Hacker News notes exploiting any of the three flaws allows malicious actors to read sensitive files such as Docker configurations, extract secrets via rapid injection, and even access chat histories associated with sensitive workflows.
All bugs have been fixed so if you use any of these tools, make sure you upgrade to the latest version to protect your projects.
CVE-2026-34070 can be fixed by bringing langchain-core to at least version 1.2.22
CVE-2025-68664 can be fixed by bringing langchain-core to versions n0.3.81 and 1.2.5
CVE-2025-67644 can be fixed by bringing langgraph-checkpoint-sqlite to version 3.0.1
Basic plumbing
For Cyera, the findings show that the biggest threat to enterprise AI data may not be as complex as people think.
“In essence, it hides the invisible, basic plumbing that connects your AI to your business. This layer is vulnerable to some of the oldest tricks in the hacker’s playbook,” they said.
They also cautioned that LangChain “does not stand alone” but sits “at the center of a large interdependence that cuts across the AI ​​stack.” By combining hundreds of libraries that wrap LangChain, extend it, or depend on it, it means that any risk to the project also means risk down the stream.
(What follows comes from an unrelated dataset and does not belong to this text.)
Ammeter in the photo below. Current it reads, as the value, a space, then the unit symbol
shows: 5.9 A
The bugs “extrude into every library that drops, every wrapper, every integration that inherits the vulnerable code.”
To truly protect your environment, stockpiling tools won’t be enough, they say. Any code that passes external or user-controlled configuration to load_prompt_from_config() or load_prompt() needs to be tested, and developers should not enable secrets_from_env=True when removing untrusted data. “The new default is False. Keep it that way,” they warned.
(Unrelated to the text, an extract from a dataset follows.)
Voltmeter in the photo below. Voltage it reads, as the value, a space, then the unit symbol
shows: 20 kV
They also urged the public to treat the LLM results as “credible input”, as different fields can be influenced by a quick injection. Finally, metadata filter keys must be validated before they are passed to checkpoint queries.
“Never allow user-controlled strings to be dictionary keys in a sort function.”
The best antivirus for all budgets
Follow TechRadar for Google news again add us as a favorite resource to get our expert news, reviews, and opinions in your feed. Be sure to click the Follow button!
And of course you can too follow TechRadar on TikTok to get news, reviews, unboxings in video form, and get regular updates from us WhatsApp again.